Besides the factories, the city of Pavlovsky Posad has many architectural gems. Adorning the city's center are the Dmitry Solunsky belfry and a huge fire-tower both dating back to the 19th century. From the center, it is not far on foot to the Pokrov-Vasilyev Monastery its red belfries serve as a beacon' for travelers. The monastery, built in late 19th to early 20th centuries, was closed during the Soviet era, and reopened in 1991.

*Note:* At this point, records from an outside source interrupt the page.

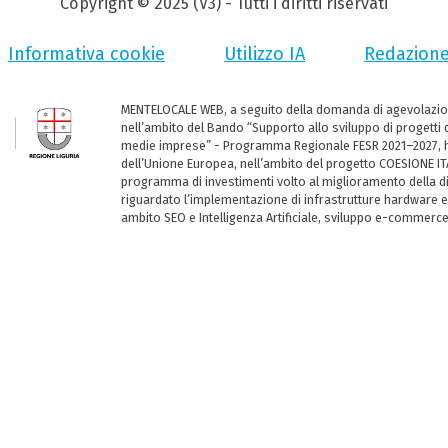
Copyright © 2025 (V3) - Tutti i diritti riservati
Informativa cookie
Utilizzo IA
Redazion
MENTELOCALE WEB, a seguito della domanda di agevolazio
nell’ambito del Bando “Supporto allo sviluppo di progetti d
medie imprese” - Programma Regionale FESR 2021–2027, ha
dell’Unione Europea, nell’ambito del progetto COESIONE ITA
programma di investimenti volto al miglioramento della dig
riguardato l’implementazione di infrastrutture hardware e
ambito SEO e Intelligenza Artificiale, sviluppo e-commerc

Stored in the monastery are the holy remains of Vasily Gryaznov, co-owner of the Labzin factory and Russia's first and only industrialist canonized by the Russian Orthodox Church. The idea to canonize Gryaznov - who maintained a nursing home, a hospital and a number of schools, appeared shortly before the 1917 Bolshevik revolution. In an effort to extinguish the town's admiration for the successful capitalist, the local Soviet authorities began slandering the deceased Gryaznov. A preserved forensic medical certificate dating from the 1920s confirms that the remains of Vasily Gryaznov did not decompose.
One day will be enough to view the city, but if you develop a desire to get a closer look at these environs, you can drop into a hotel located not far from the railway station, on Bolshoi Zheleznodorozhny Proyezd. There is a cafe nearby, and a nice restaurant is located on the central square, opposite the Lenin statue and the district administration building.
How to get there:
Pavlovsky Posad is only 67 km from Moscow, a 60 minute ride by a local train electrichka from the Kursky Railway Station. The ride is 16 rubles.